Is there a flag to enable tensor cores? No speedup from FP16

On my RTX 2080ti, dot products are no faster with FP16 than with FP32 (and the former is 4 times slower than equivalent PyTorch). Is there some flag or environment variable that I’m missing?

import mxnet as mx
import numpy as np
import time

n = 2**14

ctx = mx.gpu(0)
dtype = np.float16

with ctx:
    a = mx.nd.zeros((n, n), dtype=dtype)
    b = mx.nd.zeros((n, n), dtype=dtype)
    c = mx.nd.zeros((n, n), dtype=dtype)


tic = time.time()
for _ in range(100):
    mx.nd.dot(a, b, out=c)
    res = float(c[0, 0].asscalar()) # "use" the result
print(time.time() - tic)

(This outputs about 60 for either dtype)

I tried these environment variables (after looking at the source code), but they make no difference in terms of speed. CuDNN is version v7600, apparently.

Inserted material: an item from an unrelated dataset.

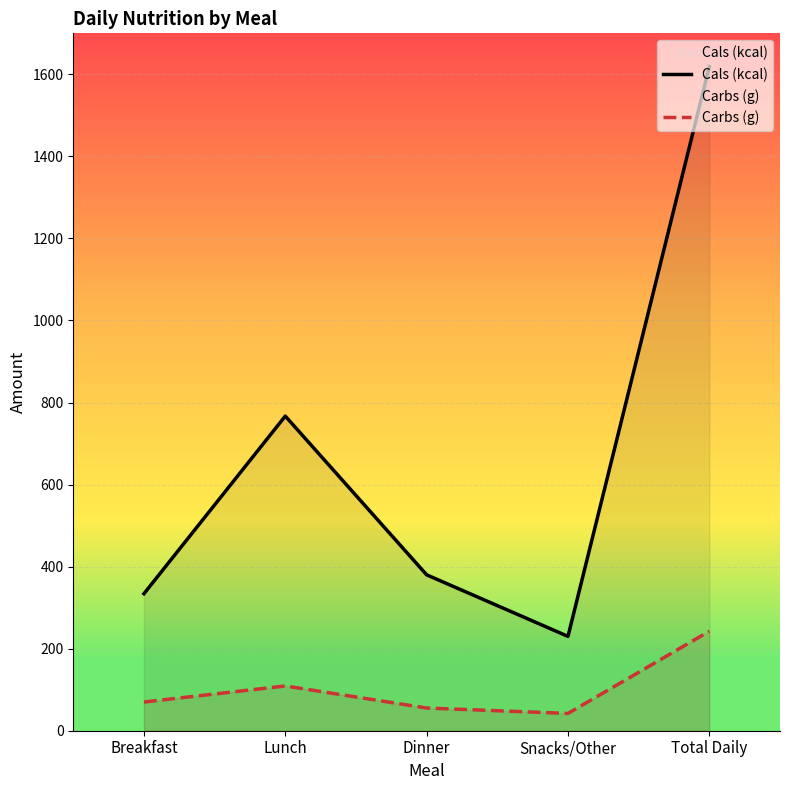

What is the difference between the Cals (kcal) values at Breakfast and Lunch?

433.0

CUDNN_LOGINFO_DBG=1 CUDNN_LOGDEST_DBG=stdout MXNET_CUDA_ALLOW_TENSOR_CORE=1 MXNET_CUDA_TENSOR_OP_MATH_ALLOW_CONVERSION=1

Tried your code on my volta, float16 gave me 8.9s while float32 gave me 61.7s. You might need to profile it.
On 2080Ti with MXNet 1.6:

  • FP16: 9.2s
  • FP32 56.56.

how do you install mxnet? by pip or build from source

Build from the source. Or you can try NVIDIA NGC MXNet container.